BEGIN Passage provided

Selective serotonin reuptake inhibitors: a new modality for the treatment of lymphoma/leukaemia?

Selective serotonin reuptake inhibitors (SSRIs) have recently been reported to specifically kill malignant cells of B-lymphoid origin. However, we found that all cell lines investigated underwent apoptotic cell death when exposed to SSRI concentrations exceeding 10 μM, regardless of whether the cell lines were derived from B- or T-lymphoid tumors or other sources. The structure-activity relationship readily distinguished the pro-apoptotic and growth-inhibitory effect of SSRIs from their eponymous action: acetylation of the SSRIs fluvoxamine and paroxetine abrogated the ability of these compounds to inhibit 5-HT uptake, but did not impair their cytotoxic action. Based on these data we conclude that (i) SSRIs inhibit growth of transformed cells, but that (ii) this effect is neither specific for malignant cells nor specific for any particular cellular subset. (iii) The pro-apoptotic effect of SSRIs (at μM concentrations) is unrelated to their principal pharmacological action, i.e. inhibition of serotonin uptake (at nM concentrations). SSRIs or improved versions thereof are therefore unlikely to represent useful lead compounds for inducing apoptosis in B-cell derived tumors.

END Passage provided
BEGIN Source material

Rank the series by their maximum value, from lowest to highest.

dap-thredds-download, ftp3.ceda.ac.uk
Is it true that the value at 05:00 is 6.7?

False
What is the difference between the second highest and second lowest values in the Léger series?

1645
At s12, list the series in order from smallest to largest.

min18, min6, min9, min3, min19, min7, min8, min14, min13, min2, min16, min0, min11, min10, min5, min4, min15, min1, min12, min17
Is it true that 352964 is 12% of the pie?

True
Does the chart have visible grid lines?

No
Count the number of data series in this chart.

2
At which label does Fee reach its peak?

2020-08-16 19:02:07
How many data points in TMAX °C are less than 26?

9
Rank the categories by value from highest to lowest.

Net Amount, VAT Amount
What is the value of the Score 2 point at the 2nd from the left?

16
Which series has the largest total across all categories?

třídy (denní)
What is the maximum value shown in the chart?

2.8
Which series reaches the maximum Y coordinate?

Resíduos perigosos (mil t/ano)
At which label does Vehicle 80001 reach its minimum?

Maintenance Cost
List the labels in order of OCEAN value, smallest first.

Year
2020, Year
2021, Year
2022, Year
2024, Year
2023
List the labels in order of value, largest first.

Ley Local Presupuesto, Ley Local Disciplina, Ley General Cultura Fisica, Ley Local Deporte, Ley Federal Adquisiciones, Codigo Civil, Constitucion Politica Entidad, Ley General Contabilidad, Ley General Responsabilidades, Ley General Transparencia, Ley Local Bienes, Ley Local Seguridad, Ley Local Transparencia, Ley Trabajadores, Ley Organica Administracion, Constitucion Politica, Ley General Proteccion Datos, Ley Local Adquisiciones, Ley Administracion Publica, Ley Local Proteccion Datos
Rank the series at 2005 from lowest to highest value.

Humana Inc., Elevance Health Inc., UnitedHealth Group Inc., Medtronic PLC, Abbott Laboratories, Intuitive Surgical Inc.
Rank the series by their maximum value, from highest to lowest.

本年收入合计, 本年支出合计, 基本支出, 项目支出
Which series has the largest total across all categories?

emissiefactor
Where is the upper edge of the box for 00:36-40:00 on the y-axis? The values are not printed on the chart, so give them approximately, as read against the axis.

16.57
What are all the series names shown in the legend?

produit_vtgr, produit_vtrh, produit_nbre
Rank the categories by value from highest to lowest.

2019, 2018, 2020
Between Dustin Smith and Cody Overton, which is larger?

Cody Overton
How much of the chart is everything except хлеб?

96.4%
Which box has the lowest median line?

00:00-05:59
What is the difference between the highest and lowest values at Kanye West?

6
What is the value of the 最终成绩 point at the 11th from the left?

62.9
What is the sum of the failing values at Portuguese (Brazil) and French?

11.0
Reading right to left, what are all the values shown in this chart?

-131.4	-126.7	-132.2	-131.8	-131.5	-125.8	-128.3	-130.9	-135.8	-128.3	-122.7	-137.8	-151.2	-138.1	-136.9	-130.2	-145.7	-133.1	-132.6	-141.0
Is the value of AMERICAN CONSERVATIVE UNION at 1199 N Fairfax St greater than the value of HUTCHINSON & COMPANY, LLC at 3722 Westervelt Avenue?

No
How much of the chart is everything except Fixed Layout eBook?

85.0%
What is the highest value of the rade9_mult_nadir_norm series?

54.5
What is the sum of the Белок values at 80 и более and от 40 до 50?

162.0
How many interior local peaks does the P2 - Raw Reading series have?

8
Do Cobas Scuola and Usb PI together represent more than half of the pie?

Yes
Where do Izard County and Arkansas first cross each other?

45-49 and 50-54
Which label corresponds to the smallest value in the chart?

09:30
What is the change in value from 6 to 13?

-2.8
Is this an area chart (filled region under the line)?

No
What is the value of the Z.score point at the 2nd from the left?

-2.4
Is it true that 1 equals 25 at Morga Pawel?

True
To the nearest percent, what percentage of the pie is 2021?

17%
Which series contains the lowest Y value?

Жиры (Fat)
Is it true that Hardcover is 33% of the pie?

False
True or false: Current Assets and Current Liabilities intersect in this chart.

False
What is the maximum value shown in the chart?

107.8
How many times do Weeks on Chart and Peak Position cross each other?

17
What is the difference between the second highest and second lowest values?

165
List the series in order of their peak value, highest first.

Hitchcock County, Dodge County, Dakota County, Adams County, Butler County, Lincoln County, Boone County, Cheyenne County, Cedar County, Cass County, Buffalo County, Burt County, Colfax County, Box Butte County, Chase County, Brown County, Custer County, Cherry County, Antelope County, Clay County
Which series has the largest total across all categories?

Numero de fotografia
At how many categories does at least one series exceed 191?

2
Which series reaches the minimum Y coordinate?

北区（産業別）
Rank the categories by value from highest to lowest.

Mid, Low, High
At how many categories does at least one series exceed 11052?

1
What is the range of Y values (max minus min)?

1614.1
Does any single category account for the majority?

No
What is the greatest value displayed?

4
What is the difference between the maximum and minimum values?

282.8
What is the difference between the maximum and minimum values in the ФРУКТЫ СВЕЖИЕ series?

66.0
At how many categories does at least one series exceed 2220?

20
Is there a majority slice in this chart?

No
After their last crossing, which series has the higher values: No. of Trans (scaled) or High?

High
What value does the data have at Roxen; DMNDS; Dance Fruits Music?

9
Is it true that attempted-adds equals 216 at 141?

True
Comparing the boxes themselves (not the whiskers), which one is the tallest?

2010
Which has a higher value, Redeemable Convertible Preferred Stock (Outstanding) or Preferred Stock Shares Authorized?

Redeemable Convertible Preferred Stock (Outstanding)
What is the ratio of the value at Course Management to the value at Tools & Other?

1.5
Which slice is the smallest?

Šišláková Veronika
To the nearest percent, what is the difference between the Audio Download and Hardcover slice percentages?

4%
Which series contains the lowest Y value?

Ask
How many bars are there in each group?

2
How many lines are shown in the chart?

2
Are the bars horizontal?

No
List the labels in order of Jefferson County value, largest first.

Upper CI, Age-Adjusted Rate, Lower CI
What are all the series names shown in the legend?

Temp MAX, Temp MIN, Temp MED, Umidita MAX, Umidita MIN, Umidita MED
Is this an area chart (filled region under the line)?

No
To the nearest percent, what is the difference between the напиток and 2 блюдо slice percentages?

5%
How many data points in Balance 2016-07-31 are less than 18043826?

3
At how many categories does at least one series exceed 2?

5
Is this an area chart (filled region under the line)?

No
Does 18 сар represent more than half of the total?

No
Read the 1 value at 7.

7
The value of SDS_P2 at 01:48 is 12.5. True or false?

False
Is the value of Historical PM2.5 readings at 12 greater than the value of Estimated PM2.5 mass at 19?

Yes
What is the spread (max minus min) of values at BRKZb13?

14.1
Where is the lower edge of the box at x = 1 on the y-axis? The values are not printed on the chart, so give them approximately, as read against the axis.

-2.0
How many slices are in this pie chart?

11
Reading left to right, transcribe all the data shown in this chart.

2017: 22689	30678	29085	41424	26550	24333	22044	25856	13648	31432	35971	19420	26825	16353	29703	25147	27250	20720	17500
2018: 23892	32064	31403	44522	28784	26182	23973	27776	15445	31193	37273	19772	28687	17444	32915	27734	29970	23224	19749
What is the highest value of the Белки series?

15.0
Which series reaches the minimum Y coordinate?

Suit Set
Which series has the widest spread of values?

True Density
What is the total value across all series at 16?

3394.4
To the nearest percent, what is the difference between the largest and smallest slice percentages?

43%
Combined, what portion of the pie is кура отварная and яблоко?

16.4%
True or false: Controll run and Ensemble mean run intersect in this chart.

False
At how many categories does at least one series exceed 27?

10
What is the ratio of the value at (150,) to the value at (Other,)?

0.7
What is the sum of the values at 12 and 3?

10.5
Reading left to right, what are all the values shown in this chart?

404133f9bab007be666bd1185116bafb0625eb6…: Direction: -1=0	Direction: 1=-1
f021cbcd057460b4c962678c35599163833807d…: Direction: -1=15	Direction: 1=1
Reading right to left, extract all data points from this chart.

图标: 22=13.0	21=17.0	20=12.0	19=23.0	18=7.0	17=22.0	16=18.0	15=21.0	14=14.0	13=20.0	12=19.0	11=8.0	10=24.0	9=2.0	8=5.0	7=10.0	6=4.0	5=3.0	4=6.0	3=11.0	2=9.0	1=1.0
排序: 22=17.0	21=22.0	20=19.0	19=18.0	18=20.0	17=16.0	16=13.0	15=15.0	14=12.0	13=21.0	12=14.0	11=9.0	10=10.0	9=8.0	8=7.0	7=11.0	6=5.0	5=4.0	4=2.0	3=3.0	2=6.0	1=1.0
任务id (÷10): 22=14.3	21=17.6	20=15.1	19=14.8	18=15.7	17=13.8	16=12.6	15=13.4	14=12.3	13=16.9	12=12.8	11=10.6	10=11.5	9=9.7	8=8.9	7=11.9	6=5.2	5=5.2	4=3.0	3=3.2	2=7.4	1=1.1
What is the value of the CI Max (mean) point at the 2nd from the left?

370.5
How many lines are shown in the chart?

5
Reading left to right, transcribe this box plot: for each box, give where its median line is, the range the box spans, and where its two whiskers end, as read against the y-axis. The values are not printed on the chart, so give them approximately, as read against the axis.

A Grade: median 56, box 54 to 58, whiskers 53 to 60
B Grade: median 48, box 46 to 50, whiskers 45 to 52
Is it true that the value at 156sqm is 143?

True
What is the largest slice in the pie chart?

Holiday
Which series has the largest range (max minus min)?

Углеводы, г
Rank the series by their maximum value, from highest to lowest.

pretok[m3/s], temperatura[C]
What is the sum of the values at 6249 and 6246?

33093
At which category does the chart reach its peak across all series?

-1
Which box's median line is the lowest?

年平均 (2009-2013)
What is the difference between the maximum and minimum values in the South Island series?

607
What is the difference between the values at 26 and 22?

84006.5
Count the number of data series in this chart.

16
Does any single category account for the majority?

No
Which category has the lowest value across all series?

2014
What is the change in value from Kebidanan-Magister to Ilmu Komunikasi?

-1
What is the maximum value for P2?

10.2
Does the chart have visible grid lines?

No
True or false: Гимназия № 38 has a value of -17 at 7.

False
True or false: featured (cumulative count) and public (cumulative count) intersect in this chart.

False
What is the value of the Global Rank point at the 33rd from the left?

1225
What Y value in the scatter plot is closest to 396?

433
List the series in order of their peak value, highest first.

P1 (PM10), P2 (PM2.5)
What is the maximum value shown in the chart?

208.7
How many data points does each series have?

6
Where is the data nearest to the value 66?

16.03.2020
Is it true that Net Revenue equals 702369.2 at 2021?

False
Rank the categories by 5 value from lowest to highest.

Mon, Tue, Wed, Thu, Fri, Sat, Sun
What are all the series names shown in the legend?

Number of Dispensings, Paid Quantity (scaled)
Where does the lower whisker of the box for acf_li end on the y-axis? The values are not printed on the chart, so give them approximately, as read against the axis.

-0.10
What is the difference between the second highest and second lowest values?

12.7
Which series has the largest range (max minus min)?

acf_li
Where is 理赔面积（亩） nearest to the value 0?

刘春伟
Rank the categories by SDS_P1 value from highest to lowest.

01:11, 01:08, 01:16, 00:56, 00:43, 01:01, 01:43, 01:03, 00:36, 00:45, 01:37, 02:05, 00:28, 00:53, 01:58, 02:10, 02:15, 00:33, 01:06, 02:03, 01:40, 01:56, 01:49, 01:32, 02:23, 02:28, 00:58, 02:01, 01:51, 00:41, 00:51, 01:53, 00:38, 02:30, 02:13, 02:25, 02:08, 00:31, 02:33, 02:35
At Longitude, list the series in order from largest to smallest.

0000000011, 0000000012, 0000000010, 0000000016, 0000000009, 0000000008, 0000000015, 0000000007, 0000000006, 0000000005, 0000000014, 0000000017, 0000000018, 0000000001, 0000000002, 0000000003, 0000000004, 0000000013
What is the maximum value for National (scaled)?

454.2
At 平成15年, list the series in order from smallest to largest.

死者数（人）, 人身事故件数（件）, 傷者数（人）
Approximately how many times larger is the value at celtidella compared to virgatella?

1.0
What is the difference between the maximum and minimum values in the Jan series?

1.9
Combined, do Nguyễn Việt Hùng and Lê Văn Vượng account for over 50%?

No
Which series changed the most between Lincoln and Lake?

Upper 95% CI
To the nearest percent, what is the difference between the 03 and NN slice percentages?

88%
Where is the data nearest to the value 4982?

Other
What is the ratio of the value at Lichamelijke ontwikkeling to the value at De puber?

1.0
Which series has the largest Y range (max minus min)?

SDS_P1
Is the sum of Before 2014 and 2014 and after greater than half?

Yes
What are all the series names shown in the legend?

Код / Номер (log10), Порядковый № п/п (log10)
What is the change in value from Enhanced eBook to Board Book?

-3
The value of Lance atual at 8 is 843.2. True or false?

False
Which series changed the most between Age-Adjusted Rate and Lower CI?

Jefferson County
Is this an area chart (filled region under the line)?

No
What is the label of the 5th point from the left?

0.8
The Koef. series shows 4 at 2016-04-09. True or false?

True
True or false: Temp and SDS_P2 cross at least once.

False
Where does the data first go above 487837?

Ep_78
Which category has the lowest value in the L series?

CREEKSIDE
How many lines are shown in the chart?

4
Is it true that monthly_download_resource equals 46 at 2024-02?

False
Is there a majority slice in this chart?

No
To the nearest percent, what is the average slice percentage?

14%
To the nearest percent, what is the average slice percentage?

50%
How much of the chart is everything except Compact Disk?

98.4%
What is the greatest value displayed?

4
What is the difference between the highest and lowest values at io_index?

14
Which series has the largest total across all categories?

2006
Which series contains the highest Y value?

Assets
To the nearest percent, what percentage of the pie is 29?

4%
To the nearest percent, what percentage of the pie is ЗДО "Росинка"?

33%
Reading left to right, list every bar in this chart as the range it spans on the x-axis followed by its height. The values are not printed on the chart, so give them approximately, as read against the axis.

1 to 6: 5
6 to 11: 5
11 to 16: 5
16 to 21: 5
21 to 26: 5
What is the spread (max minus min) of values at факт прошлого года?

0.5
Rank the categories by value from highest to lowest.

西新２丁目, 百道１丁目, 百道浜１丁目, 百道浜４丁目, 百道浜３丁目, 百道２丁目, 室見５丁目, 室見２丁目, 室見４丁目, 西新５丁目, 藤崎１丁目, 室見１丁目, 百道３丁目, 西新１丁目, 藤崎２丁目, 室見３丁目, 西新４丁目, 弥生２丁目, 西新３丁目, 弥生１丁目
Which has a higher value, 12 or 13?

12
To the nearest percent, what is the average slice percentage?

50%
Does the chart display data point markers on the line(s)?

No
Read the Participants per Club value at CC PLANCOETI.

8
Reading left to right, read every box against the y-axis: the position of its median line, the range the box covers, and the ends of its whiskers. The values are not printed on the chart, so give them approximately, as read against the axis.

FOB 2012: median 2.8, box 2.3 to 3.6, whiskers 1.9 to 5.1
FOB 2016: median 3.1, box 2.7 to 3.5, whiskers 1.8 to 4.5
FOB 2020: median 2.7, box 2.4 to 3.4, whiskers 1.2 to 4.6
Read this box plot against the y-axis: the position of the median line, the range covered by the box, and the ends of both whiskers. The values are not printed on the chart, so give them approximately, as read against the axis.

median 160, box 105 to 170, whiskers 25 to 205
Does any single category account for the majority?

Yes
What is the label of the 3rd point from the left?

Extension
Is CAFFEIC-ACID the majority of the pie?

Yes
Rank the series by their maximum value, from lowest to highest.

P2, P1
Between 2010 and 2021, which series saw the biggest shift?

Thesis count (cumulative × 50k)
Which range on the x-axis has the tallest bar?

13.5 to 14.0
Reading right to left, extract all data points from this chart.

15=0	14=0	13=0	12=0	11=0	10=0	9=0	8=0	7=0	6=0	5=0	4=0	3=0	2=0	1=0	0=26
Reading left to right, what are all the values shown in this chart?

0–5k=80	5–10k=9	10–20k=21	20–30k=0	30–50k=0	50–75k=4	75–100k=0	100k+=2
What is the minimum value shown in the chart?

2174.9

END Source material

→ Questions
[1] Please translate this sentence from the SSRI abstract into Spanish: "Selective serotonin reuptake inhibitors (SSRIs) have recently been reported to specifically kill malignant cells of B-lymphoid origin."
[2] According to the SSRI abstract, what SSRI concentrations caused apoptotic cell death in all the cell lines investigated?

→ Answers for this exercise
[1] Recientemente se ha informado que los inhibidores selectivos de la recaptación de serotonina (ISRS) destruyen específicamente las células malignas de origen linfoide B.

[2] Concentrations exceeding 10 μM.